There is at the cemetery of Père-Lachaise, in the vicinity of the poor side, far from the elegant quarter of this city of sepulchres, far from those fantastic tombs which display in the presence of eternity the hideous fashions of death, in a deserted corner near an old wall, under a yew up which bind-weed climbs, and amid couch-grass and moss, a tombstone. This stone is no more exempt than the others from the results of time, from mildew, lichen, and the deposits of birds. Water turns it green and the atmosphere blackens it. It is not in the vicinity of any path, and people do not care to visit that part because the grass is tall and they get their feet wet. When there is a little sunshine the lizards disport on it; there is all around a rustling of wild oats, and in spring linnets sing on the trees. This tombstone is quite bare. In cutting it, only the necessities of the tomb were taken into consideration; no further care was taken than to make the stone long enough and narrow enough to cover a man.

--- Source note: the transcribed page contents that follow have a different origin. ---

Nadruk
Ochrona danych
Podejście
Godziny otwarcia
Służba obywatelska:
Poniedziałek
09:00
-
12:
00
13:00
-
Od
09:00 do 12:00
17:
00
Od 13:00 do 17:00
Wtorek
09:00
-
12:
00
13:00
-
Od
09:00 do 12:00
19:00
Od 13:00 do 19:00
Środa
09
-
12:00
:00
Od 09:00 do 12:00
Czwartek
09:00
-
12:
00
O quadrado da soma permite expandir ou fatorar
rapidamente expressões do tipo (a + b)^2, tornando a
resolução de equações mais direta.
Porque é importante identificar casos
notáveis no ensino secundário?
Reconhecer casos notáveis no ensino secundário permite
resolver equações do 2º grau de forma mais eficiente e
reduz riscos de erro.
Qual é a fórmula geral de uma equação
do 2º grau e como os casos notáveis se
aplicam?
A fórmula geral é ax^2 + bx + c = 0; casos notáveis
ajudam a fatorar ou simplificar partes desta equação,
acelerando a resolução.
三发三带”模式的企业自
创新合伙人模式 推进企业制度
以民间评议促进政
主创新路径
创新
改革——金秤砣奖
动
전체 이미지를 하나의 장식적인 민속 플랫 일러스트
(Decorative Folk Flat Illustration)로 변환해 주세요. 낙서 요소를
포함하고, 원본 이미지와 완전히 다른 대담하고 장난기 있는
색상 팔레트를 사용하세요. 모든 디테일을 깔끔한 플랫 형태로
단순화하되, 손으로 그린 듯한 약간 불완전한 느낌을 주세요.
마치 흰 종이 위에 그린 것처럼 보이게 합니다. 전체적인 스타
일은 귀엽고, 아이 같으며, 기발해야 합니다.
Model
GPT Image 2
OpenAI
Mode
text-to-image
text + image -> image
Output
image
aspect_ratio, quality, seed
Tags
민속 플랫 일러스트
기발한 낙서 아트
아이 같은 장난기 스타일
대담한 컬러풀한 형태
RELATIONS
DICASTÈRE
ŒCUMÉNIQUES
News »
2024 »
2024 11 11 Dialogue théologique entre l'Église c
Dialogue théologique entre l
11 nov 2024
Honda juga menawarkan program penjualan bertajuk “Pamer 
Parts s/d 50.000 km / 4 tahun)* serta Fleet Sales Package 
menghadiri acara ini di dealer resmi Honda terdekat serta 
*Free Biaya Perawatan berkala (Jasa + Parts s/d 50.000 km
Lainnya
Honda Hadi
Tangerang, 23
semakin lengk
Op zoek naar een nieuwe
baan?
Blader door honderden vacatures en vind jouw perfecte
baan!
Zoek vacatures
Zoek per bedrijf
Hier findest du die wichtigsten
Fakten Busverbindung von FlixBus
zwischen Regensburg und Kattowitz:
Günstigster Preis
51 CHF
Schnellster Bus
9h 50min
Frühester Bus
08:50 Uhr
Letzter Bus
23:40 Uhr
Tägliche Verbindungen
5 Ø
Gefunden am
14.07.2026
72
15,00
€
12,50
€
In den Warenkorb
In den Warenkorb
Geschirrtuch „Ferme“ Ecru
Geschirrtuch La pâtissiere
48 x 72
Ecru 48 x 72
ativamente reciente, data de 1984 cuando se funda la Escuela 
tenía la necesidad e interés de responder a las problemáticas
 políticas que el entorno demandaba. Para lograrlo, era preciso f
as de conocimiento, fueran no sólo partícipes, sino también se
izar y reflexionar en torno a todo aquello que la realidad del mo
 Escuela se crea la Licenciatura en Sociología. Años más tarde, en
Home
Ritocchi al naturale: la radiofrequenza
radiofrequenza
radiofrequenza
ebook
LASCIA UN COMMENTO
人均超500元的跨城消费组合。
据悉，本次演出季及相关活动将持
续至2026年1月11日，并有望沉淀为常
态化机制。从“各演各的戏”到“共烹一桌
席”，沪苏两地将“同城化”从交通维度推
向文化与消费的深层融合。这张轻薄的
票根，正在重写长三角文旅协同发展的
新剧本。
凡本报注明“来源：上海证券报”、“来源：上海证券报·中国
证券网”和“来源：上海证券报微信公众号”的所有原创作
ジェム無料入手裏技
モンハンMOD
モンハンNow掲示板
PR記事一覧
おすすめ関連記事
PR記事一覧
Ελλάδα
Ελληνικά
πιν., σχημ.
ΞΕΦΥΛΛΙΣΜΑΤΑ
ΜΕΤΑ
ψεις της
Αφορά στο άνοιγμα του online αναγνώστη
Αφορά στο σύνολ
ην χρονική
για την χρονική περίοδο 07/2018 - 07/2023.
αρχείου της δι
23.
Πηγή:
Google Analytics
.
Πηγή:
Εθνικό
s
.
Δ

No name can be read on it.

Many, many years ago, however, a hand wrote on it in pencil these lines, which became almost illegible through rain and dust, and which are probably effaced at the present day: —

 
"Il dort. Quoique le sort fût pour lui bien étrange,
Il vivait. Il mourut quand il n'eut pas son ange;
La chose simplement d'elle-même arriva,
Comme la nuit se fait lorsque le jour s'en va."